Document passage:
Marie-Aude Sévin and Paul Gouin, Coordinators, Third International Marine Protected Areas Congress (IMPAC 3), National MPA Agency, France

A resolution for the MPA field

Do not procrastinate! This applies foremost to ourselves. Here in France, the final rush has begun to get everything ready for IMPAC 3, opening in Marseille on 21 October and closing in Corsica on 27 October. But we hope that you, too, can own up to this resolution, because we need your involvement, and quickly. The Congress is the only MPA-specific platform designed to pool global expertise and know-how, enabling us hopefully to meet our common target of protecting 10% of the Earth’s waters by 2020. So whether you work for an MPA authority, an NGO, a research institute or a sea-related industry, you are bound to have something to learn – and something to contribute. To make sure you don’t miss out on anything, follow our timeline:

  • Mid-March: Connect to and discover the program.
  • April 30: Remember the submission deadline and mail in your contribution.
  • June 8: Dress up for World Oceans Day, take photos, and share them with overseas friends at
  • June 15: Be an early bird – register for IMPAC 3 while the coziest hotel rooms are still available.
  • September: Buy a French (or, alternatively, Corsican) phrasebook.
  • October 21: Be there!

BOX: …and one dream for the MPA field

By Joachim Claudet: Editor, Marine Protected Areas: A Multidisciplinary Approach (Cambridge University Press)

I have a dream.

I have a dream that one day our perception of the oceans will change.

I have a dream that one day marine spatial planning will be aimed at designating areas where uses, and especially fisheries, are allowed, rather than prohibited.

I have a dream that one day the debate will not be about what should or should not be considered an MPA but rather about the fishing activities that should or should not be allowed within the established marine fished areas.

I have a dream that one day the management target will no more be “percent area to be protected” but rather the amount of fishing allowed in a fished area to maintain a healthy ecosystem.

Data extracts:

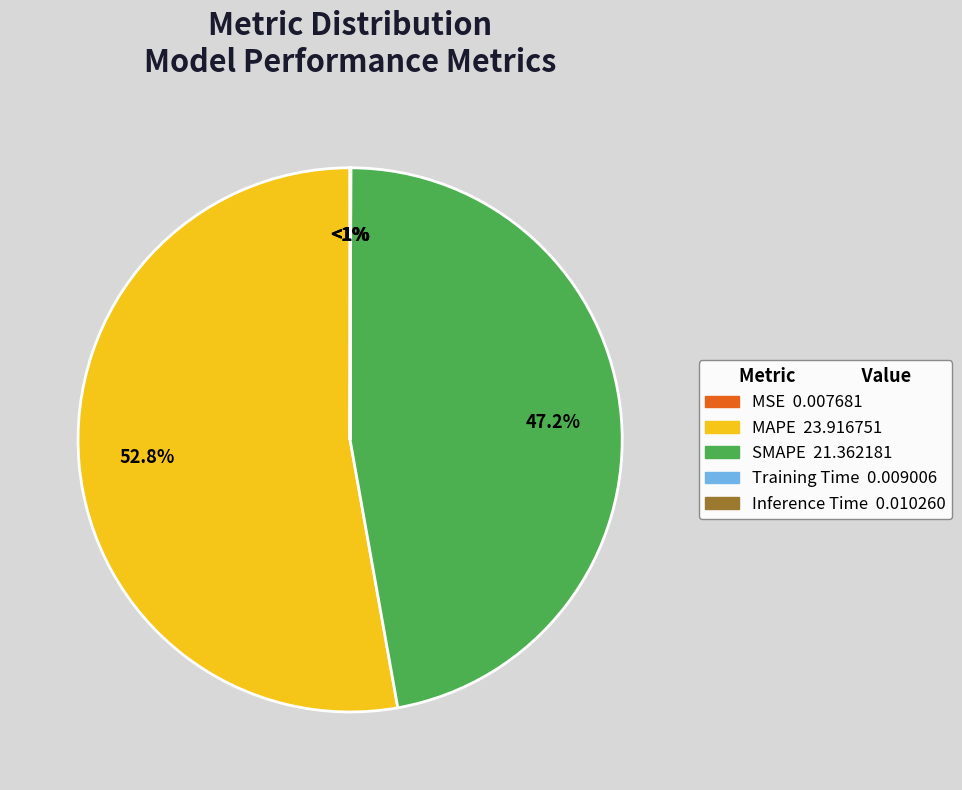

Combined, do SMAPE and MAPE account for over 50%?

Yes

* * *

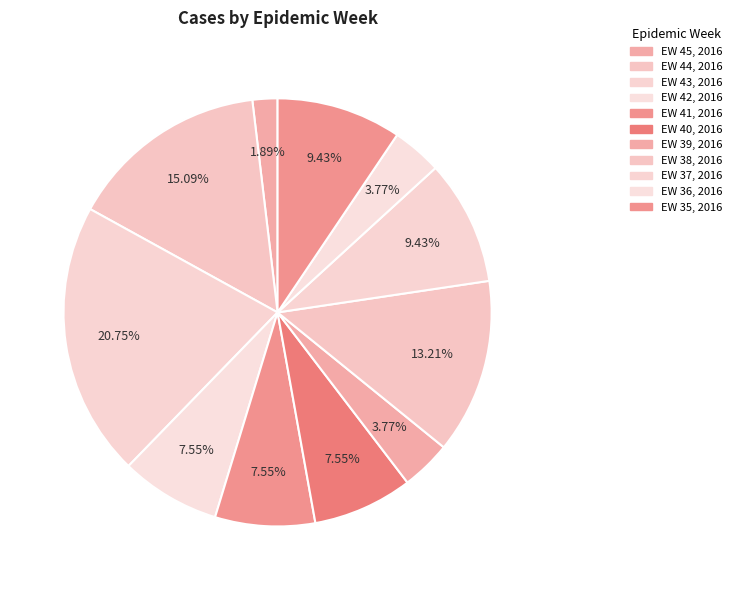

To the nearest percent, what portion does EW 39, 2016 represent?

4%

To do:
**1)** According to the IMPAC 3 passage, in which city and on what date does the congress open?
**2)** Repeat the portion of the IMPAC 3 passage starting at "By Joachim Claudet: Editor, Marine" and ending at "a healthy ecosystem.".
The material above is separate from the IMPAC 3 passage.

Task-by-task outputs:
**1)** In Marseille, on 21 October.

**2)**
By Joachim Claudet: Editor, Marine Protected Areas: A Multidisciplinary Approach (Cambridge University Press)

I have a dream.

I have a dream that one day our perception of the oceans will change.

I have a dream that one day marine spatial planning will be aimed at designating areas where uses, and especially fisheries, are allowed, rather than prohibited.

I have a dream that one day the debate will not be about what should or should not be considered an MPA but rather about the fishing activities that should or should not be allowed within the established marine fished areas.

I have a dream that one day the management target will no more be “percent area to be protected” but rather the amount of fishing allowed in a fished area to maintain a healthy ecosystem.